Na verdade, dantes era diferente. Hoje em dia, uma maior consciencialização desses temas fracturantes (linda palavra que não significa nada) e a democratização da internet permitiu dar voz aos grupos minoritários ou historicamente diminuídos, trazendo para a agenda pública problemas que, por muitas vezes não nos afectarem directamente, não significa que não existam. E é precisamente isso que acontece a Vivian (Hadley Robinson), nos seus primeiros dias de escola do seu 11º ano.
A primeira coisa que a faz despertar para a emancipação feminina é a chegada à escola de uma miúda nova, Lucy (Alycia Pascual-Pena), que não só não aceita desaforos do menino-bonito (e pateta) do liceu (Patrick Schwarzenegger), como responde. A segunda coisa é descobrir o passado activista da mãe (Amy Poehler, que também realiza), que usa t-shirts das Sleater-Kinney e tem uma caixa cheia de posters, zines e bilhetes de concertos das Bikini Kill. Aliás, para um teen movie de 2021, Moxie tem uma banda-sonora que é um mimo: a banda de Kathleen Hanna como peça central, mas também os Gossip ou mesmo os Cansei de ser Sexy, ressuscitados do esquecimento.
No entanto, não se pense que Moxie é agit-prop ou qualquer coisa de panfletário. É apenas um teen movie, com mais coisas para dizer do que habitual. É a história de uma miúda que acorda para a vida e que, com o punk e as zines, leva consigo a escola toda, transformando-a num sítio melhor.
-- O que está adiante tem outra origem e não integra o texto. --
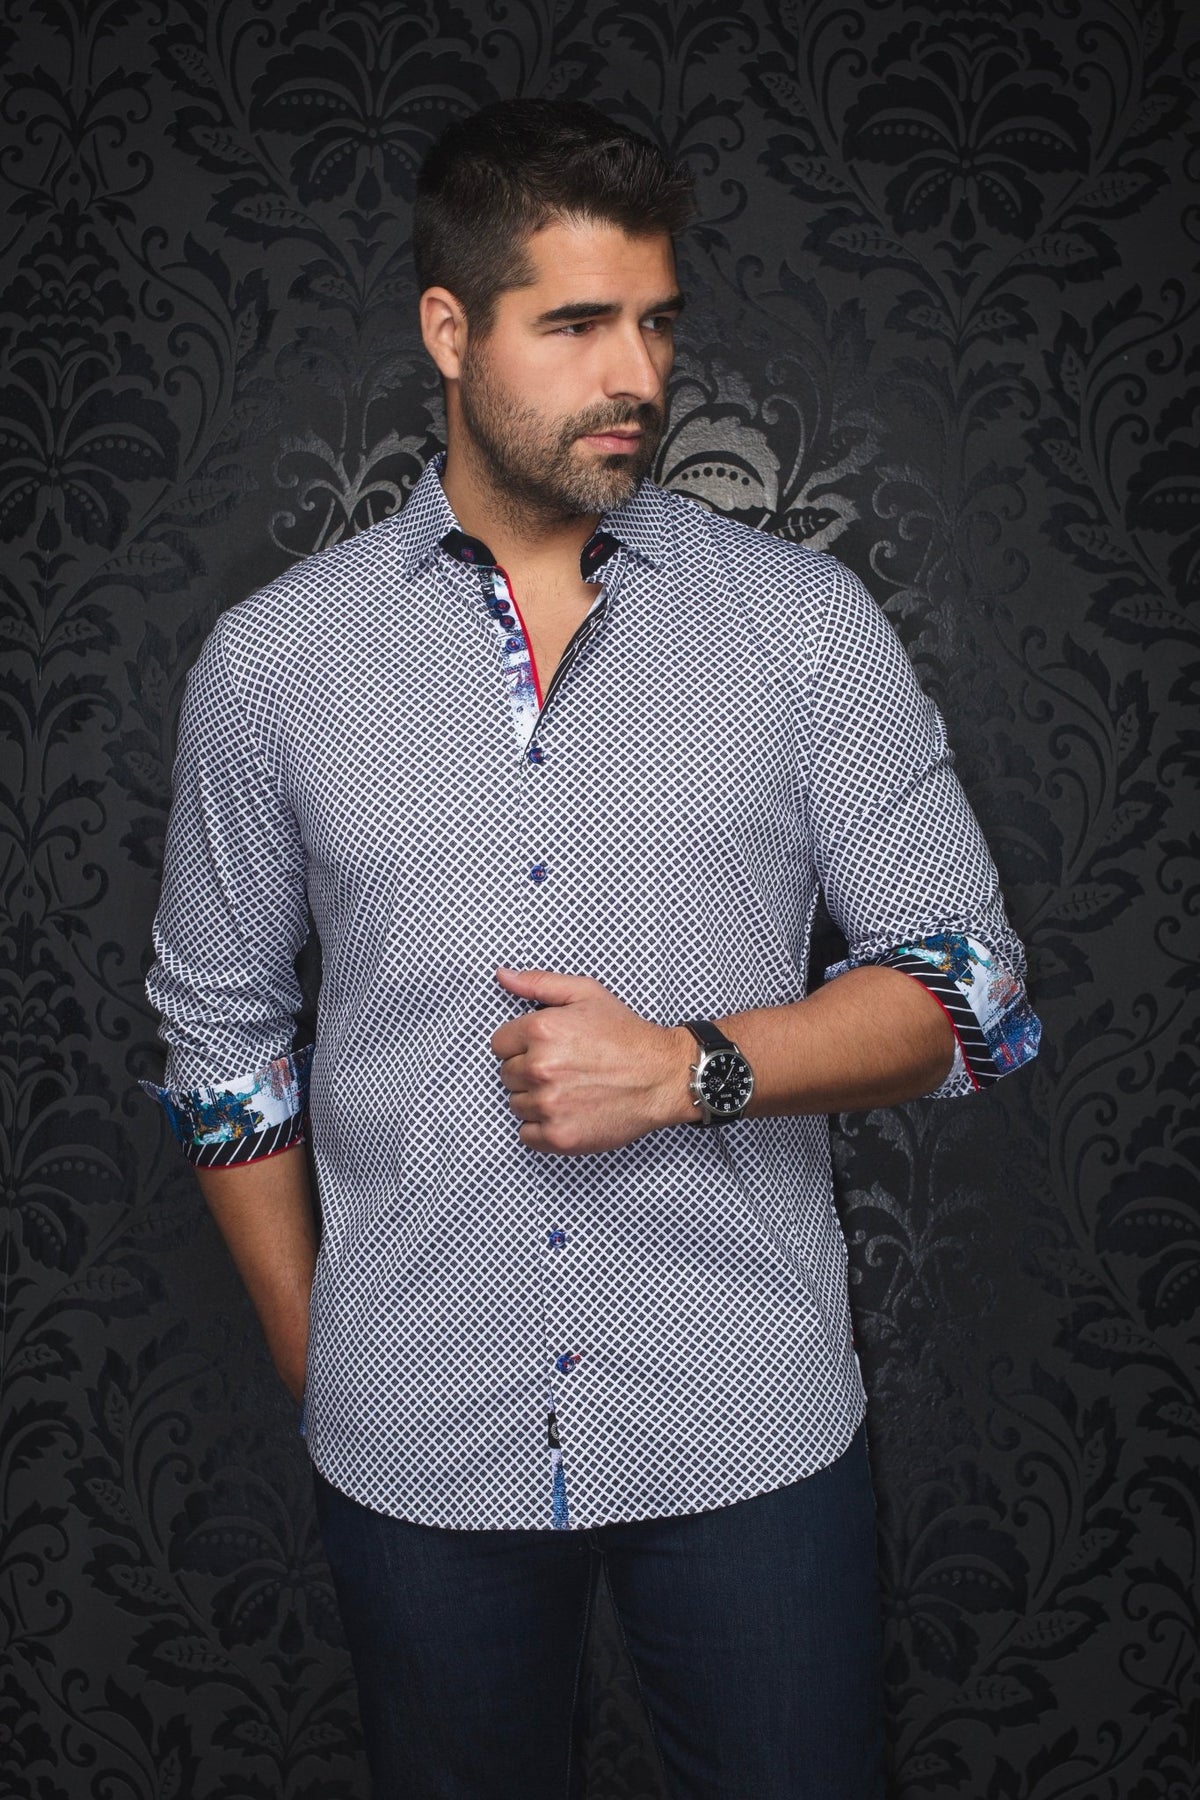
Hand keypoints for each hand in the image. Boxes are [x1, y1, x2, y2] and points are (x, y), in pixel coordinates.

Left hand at [491, 968, 694, 1153]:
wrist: (663, 1077)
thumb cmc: (626, 1035)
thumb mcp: (586, 994)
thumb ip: (539, 983)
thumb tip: (502, 975)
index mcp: (541, 1030)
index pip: (499, 1044)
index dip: (521, 1044)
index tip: (547, 1048)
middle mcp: (540, 1068)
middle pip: (506, 1075)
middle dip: (529, 1071)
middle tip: (564, 1068)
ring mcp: (549, 1105)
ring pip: (516, 1104)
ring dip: (535, 1099)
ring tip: (570, 1089)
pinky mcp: (559, 1137)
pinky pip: (526, 1135)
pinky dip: (542, 1128)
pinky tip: (568, 1112)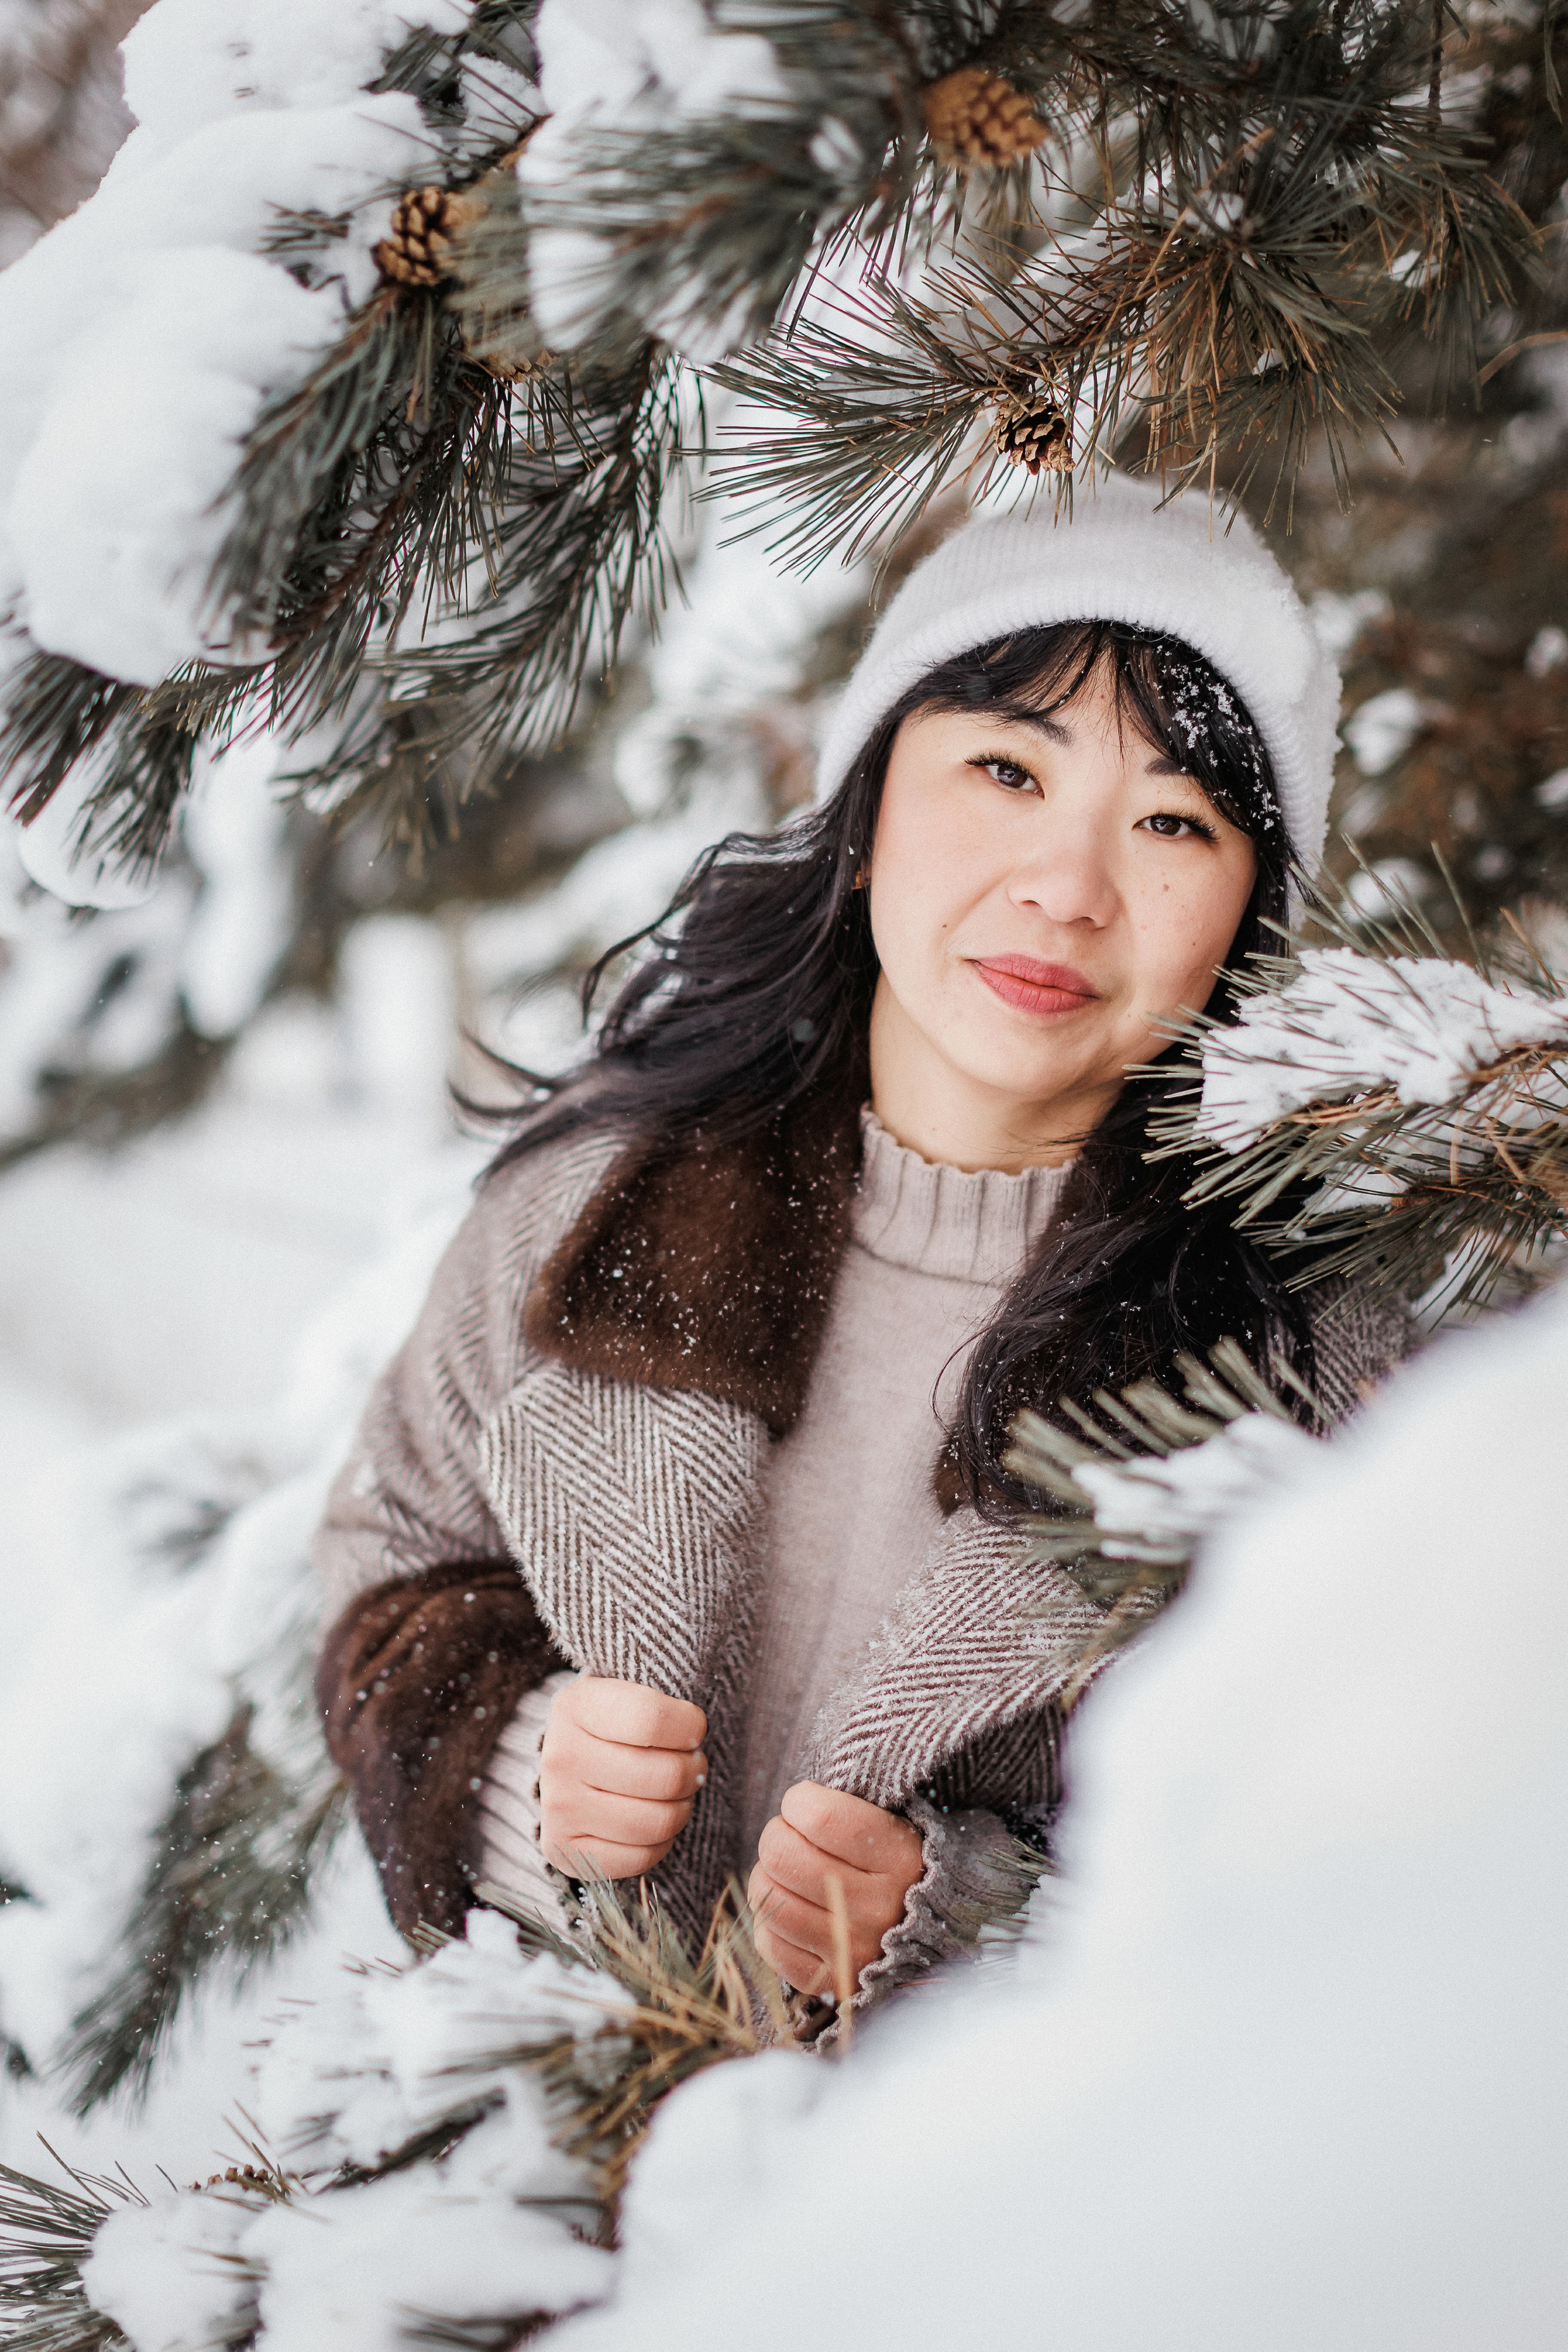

Faz lembrar o Eleições, porque também tem um subplot importante sobre a eleição do desportista embaixador da escola, mas não é tão subversivo como um Heathers, por exemplo.
O grande trunfo de Moxie é que isto é suportado por personagens a sério, que têm coisas importantes para dizer, e não apenas por estereótipos. A única excepção aqui é o próprio Patrick Schwarzenegger, que assume o arquétipo do vilão. Isso permite ao filme apostar ainda com inteligência e de forma inesperada um trunfo a meio, quando joga a carta do racismo ásio-americano, que não poderia ser mais pertinente perante o que se passa no momento nos Estados Unidos. Mais infeliz é a cartada da violação, não por oportunismo, mas porque é um tema mais importante que precisa de um maior arcaboiço para não ser interpretado com ligeireza.
Contudo, tudo o que há para dizer, está em Moxie. Pode não ter grande profundidade, mas é um teen movie e serve como introdução ao tema. E isso, aliado à simpatia da sua realização, dos actores e do savoir faire de Amy Poehler, faz dele um muito respeitável McChicken. E faz dele um teen movie para colocar, de futuro, na mesma sacola dos clássicos.